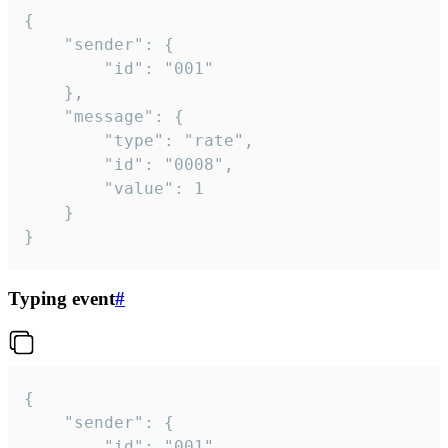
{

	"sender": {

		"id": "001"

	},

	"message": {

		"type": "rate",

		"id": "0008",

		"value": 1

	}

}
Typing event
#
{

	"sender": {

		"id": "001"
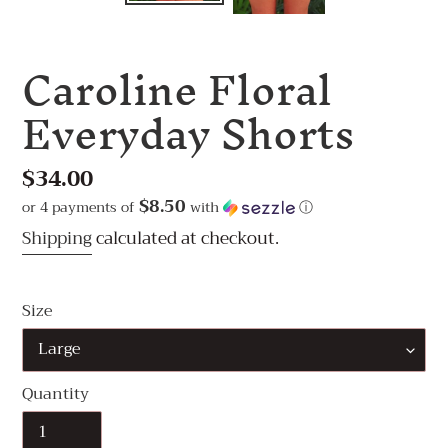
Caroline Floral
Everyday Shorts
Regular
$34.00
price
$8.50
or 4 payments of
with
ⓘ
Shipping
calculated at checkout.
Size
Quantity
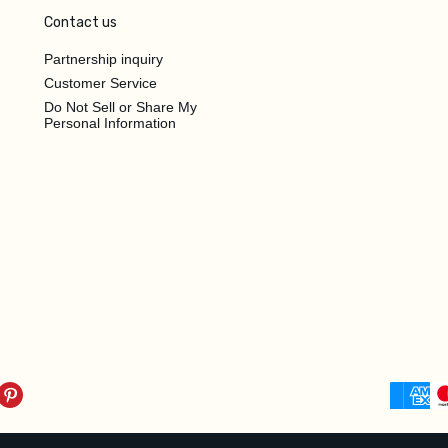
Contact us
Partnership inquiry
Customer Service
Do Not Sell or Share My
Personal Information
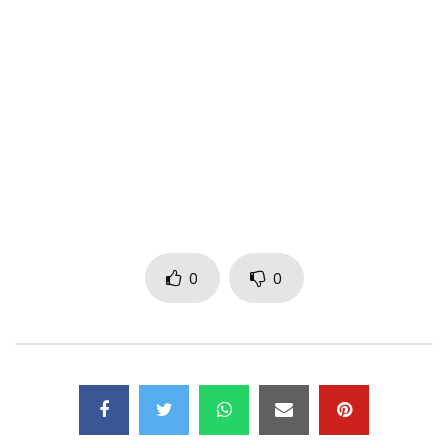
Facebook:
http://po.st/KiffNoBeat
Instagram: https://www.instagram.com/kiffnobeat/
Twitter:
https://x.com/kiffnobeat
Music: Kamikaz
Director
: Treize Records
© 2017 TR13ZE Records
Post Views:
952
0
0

◇ ◇ ◇ ◇ ◇ ◇ ◇

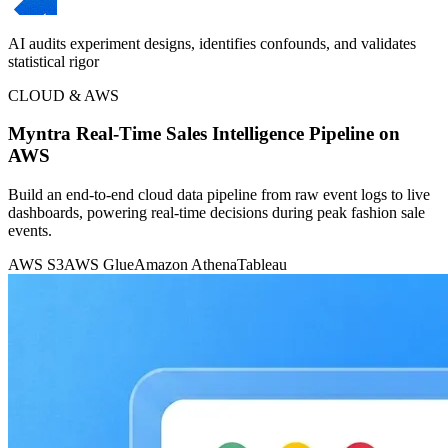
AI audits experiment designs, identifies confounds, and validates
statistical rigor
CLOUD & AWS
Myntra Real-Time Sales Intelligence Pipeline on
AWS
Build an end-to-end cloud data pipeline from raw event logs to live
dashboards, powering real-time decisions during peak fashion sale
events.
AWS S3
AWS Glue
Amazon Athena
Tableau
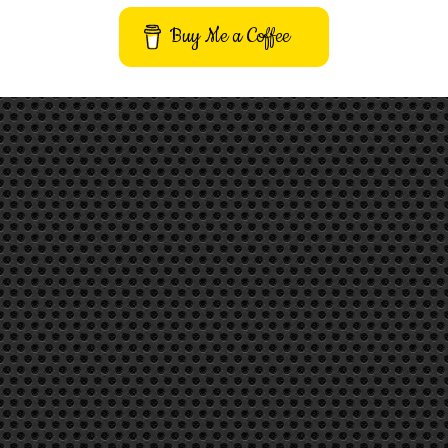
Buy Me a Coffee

◇ ◇ ◇ ◇ ◇ ◇ ◇

▶ _Task to carry out_
Copy out the lines from the one with "Caroline Floral" up to and including the one with "Personal Information" in the records above, leaving out the pictures.

▶ _Your solution_
Caroline Floral
Everyday Shorts
Regular
$34.00
price
$8.50
or 4 payments of
with
ⓘ
Shipping
calculated at checkout.
Size
Quantity
Contact us
Partnership inquiry
Customer Service
Do Not Sell or Share My
Personal Information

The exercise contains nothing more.